The co-founder and CEO of Boca Raton’s ATS Digital Services, LLC, says that there are plenty more questions than answers when it comes to things being increasingly automated nowadays. Entire industries are being rapidly transformed with this technology as well as artificial intelligence. Tech experts like him are making predictions about where all this is headed and what impact it will have on the global economy.
The Future of Humanity Institute at the University of Oxford gathered answers from 352 of the world’s leading scientists who gave their opinions on when machines will outperform humans doing a number of tasks. They addressed everything from an AI writing a New York Times bestselling book to jobs that will be entirely replaced by automation. Robert Deignan says that these scientists answers varied depending on how complicated the task is.

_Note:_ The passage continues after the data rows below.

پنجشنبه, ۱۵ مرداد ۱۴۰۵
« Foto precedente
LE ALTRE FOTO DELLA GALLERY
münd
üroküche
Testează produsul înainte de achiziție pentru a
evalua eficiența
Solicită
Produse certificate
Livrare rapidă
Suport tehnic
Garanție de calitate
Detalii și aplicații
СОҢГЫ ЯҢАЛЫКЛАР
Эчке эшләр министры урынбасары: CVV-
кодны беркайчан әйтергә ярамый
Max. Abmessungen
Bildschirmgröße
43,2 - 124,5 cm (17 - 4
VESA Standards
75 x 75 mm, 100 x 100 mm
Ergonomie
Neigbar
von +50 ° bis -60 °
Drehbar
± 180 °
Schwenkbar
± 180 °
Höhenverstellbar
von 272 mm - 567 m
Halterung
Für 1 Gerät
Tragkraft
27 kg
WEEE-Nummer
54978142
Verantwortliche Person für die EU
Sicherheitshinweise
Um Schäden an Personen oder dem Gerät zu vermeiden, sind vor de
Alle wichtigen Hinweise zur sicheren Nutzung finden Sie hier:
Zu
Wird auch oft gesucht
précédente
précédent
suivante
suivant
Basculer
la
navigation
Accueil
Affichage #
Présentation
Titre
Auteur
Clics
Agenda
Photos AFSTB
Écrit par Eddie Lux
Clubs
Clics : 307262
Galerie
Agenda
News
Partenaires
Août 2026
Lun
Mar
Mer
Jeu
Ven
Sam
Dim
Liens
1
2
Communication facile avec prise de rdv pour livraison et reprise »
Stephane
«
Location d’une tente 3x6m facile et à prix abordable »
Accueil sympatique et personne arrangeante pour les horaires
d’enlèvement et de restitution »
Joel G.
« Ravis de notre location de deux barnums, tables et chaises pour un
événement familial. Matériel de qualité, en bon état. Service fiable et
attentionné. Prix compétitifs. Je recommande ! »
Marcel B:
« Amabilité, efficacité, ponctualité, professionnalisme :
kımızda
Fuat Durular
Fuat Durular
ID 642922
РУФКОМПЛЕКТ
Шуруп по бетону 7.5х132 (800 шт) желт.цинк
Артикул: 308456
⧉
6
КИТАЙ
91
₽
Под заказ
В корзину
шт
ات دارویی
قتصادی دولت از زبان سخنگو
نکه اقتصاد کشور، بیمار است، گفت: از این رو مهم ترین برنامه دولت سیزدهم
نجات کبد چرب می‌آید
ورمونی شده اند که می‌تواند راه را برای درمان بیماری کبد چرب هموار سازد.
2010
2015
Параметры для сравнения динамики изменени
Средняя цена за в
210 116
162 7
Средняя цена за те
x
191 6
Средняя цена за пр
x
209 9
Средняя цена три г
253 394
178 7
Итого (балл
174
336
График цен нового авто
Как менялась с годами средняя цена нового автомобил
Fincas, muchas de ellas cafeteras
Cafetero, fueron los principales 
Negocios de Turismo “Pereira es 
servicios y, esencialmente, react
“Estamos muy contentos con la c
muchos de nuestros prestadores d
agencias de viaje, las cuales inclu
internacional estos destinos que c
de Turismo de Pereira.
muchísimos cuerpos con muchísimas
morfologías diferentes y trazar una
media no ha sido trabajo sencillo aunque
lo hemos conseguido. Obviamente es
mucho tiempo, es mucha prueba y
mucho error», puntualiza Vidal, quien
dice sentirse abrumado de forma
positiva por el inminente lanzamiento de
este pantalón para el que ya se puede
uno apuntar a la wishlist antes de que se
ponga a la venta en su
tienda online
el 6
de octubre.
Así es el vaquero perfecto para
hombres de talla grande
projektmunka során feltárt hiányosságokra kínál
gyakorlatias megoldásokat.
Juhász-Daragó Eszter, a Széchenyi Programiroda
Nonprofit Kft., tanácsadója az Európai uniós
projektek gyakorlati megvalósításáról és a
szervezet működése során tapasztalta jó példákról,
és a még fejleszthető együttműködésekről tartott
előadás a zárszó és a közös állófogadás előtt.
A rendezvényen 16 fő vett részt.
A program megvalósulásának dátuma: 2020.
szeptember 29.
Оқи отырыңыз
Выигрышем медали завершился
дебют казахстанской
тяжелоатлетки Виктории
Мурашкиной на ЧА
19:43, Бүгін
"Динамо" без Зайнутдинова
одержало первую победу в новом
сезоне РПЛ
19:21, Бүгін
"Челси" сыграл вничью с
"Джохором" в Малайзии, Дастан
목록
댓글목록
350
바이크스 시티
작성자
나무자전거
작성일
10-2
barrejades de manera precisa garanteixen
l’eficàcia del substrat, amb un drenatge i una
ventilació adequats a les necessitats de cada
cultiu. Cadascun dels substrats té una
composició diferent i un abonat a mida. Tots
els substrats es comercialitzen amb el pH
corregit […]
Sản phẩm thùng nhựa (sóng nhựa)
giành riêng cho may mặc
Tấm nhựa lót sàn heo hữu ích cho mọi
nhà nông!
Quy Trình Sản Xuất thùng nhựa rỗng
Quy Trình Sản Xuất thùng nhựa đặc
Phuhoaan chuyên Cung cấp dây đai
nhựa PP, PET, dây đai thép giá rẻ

Many people have quite a bit of anxiety about automation. Hundreds of thousands of jobs could be eliminated in the next decade or less, a lot of workers feel. Robert Deignan says the best defense against automation is to make yourself indispensable to the company you are working for. The trick, he says, is to figure out how you can work with technology rather than oppose it.
He says things are going to take much longer than the general public expects when it comes to automation. The researchers concluded that it will take around 120 years for automation and AI to have a 50/50 chance of taking over all jobs currently occupied by humans. Robert Deignan says that he thinks the researchers are even overestimating this. They work in labs for the most part while a tech expert like him out in the real world sees it taking even longer.
So far machines can only beat humans in a small set of tasks. These are repetitive tasks or just very simple ones like sewing or inputting data. Robert Deignan says that more complex tasks, like operating a vehicle, are far more complicated by could be successfully accomplished by AI in the near future. Jobs that require intuition and extensive training are pretty safe, though.